Toppling Empire AI: Karen Hao notes three axes of power:
Knowledge: Through centralizing talent, eroding open science, and sealing their models from public scrutiny, they control knowledge production.
Resources: Through hoarding funding, data, labor, computing, energy, and land, they control and diminish other people’s resources.
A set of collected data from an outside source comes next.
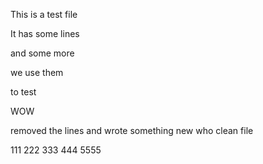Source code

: This is a test file

It has some lines

and some more

we use them

to test

WOW

removed the lines
and wrote something new
who
clean file

111
222
333
444
5555
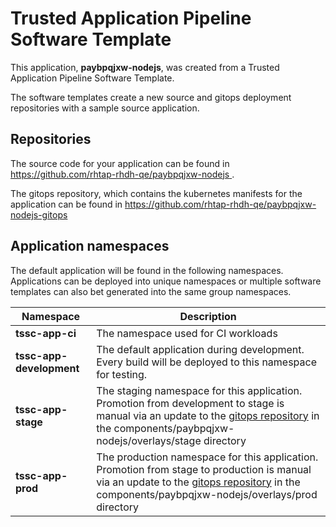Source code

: # Trusted Application Pipeline Software Template

This application, **paybpqjxw-nodejs**, was created from a Trusted Application Pipeline Software Template.

The software templates create a new source and gitops deployment repositories with a sample source application. 

## Repositories

The source code for your application can be found in [https://github.com/rhtap-rhdh-qe/paybpqjxw-nodejs ](https://github.com/rhtap-rhdh-qe/paybpqjxw-nodejs ).
 
The gitops repository, which contains the kubernetes manifests for the application can be found in 
[https://github.com/rhtap-rhdh-qe/paybpqjxw-nodejs-gitops ](https://github.com/rhtap-rhdh-qe/paybpqjxw-nodejs-gitops ) 

## Application namespaces 

The default application will be found in the following namespaces. Applications can be deployed into unique namespaces or multiple software templates can also bet generated into the same group namespaces.  

|  Namespace   |  Description   |  
| -------- | -------- |
| **tssc-app-ci** | The namespace used for CI workloads |
| **tssc-app-development** | The default application during development. Every build will be deployed to this namespace for testing. |
| **tssc-app-stage** | The staging namespace for this application. Promotion from development to stage is manual via an update to the [gitops repository](https://github.com/rhtap-rhdh-qe/paybpqjxw-nodejs-gitops ) in the components/paybpqjxw-nodejs/overlays/stage directory |
| **tssc-app-prod** | The production namespace for this application. Promotion from stage to production is manual via an update to the [gitops repository](https://github.com/rhtap-rhdh-qe/paybpqjxw-nodejs-gitops ) in the components/paybpqjxw-nodejs/overlays/prod directory |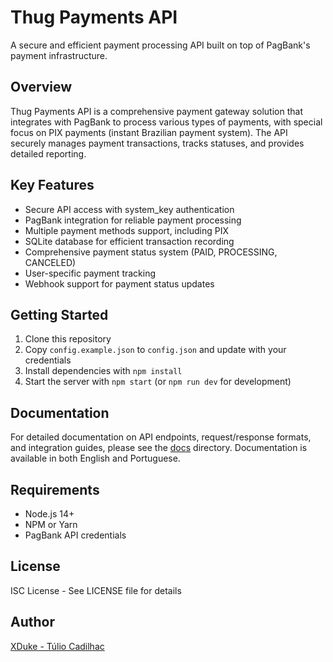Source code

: # Thug Payments API

A secure and efficient payment processing API built on top of PagBank's payment infrastructure.

## Overview

Thug Payments API is a comprehensive payment gateway solution that integrates with PagBank to process various types of payments, with special focus on PIX payments (instant Brazilian payment system). The API securely manages payment transactions, tracks statuses, and provides detailed reporting.

## Key Features

- Secure API access with system_key authentication
- PagBank integration for reliable payment processing
- Multiple payment methods support, including PIX
- SQLite database for efficient transaction recording
- Comprehensive payment status system (PAID, PROCESSING, CANCELED)
- User-specific payment tracking
- Webhook support for payment status updates

## Getting Started

1. Clone this repository
2. Copy `config.example.json` to `config.json` and update with your credentials
3. Install dependencies with `npm install`
4. Start the server with `npm start` (or `npm run dev` for development)

## Documentation

For detailed documentation on API endpoints, request/response formats, and integration guides, please see the [docs](/docs) directory. Documentation is available in both English and Portuguese.

## Requirements

- Node.js 14+
- NPM or Yarn
- PagBank API credentials

## License

ISC License - See LICENSE file for details

## Author

[XDuke - Túlio Cadilhac](https://github.com/XDukeHD/)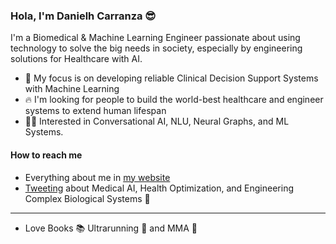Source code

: ### Hola, I'm Danielh Carranza 😎 
I'm a Biomedical & Machine Learning Engineer passionate about using technology to solve the big needs in society, especially by engineering solutions for Healthcare with AI.

- :stars: My focus is on developing reliable Clinical Decision Support Systems with Machine Learning
- 🔥 I'm looking for people to build the world-best healthcare and engineer systems to extend human lifespan
- 👨‍💻 Interested in Conversational AI, NLU, Neural Graphs, and ML Systems.

<!-- ML Stack here -->

#### How to reach me
- Everything about me in [my website](danielhcarranza.com) 
- [Tweeting](https://twitter.com/carranzadanielh) about Medical AI, Health Optimization, and Engineering Complex Biological Systems 🔬   

--- 
- Love Books 📚 Ultrarunning 🏃 and MMA 🥊 
<!--
**DanielhCarranza/DanielhCarranza** is a ✨ _special_ ✨ repository because its `README.md` (this file) appears on your GitHub profile.

Here are some ideas to get you started:

- 🔭 I’m currently working on ...
- 🌱 I’m currently learning ...
- 👯 I’m looking to collaborate on ...
- 🤔 I’m looking for help with ...
- 💬 Ask me about ...
- 📫 How to reach me: ...
- 😄 Pronouns: ...
- ⚡ Fun fact: ...
https://www.kaggle.com/ingbiodanielh 
-->
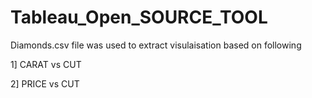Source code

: # Tableau_Open_SOURCE_TOOL

Diamonds.csv file was used to extract visulaisation based on following

1] CARAT vs CUT

2] PRICE vs CUT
Influence: Through creating and reinforcing ideologies and producing wildly popular demonstrations that captivate global imagination, they command far-reaching influence. 418-19
These three feed on and reinforce each other: “controlling knowledge production fuels influence; Growing influence accumulates resources; Amassing resources secures knowledge production. The formula for dissolving empire thus requires the redistribution of power along each axis.” 419
The author piqued my curiosity about these books:
Superintelligence: Paths, Dangers, Strategies by Nick Bostrom
Profiles of the Future: An Inquire into the Limits of the Possible by Arthur C. Clarke
Words to ponder:
Hao opens her book with this reflection from Sam Altman; leaving little doubt as to her premise that there is more to AI, at least OpenAI, than the common good:
Successful people create companies. More successful people create countries. The most successful people create religions. I heard this from Qi Lu; I'm not sure what the source is. He got me thinking, though--the most successful founders do not set out to create companies. They are on a mission to create something closer to a religion, and at some point it turns out that forming a company is the easiest way to do so. Sam Altman 2013, p. i
Recommendation:
I learned about Empire of AI through Fareed Zakaria’s GPS on CNN. Zakaria interviewed Hao and pointed his viewers to her book. As I noted at the outset, Hao’s Empire of AI is a fine point-counterpoint to Reid Hoffman’s Superagency (click here for my review). I am sure some will write her off as an alarmist, but with 420 noted sources, Hao’s work is not an argument to ignore, but a conversation to join. Much so-called reporting today feels like an ideological spitting contest; propaganda from the left and right. Journalism, on the other hand, is “the collection, preparation, and distribution of news and related commentary.” Hao’s work is journalism. For that I am grateful. I highly recommend Empire of AI.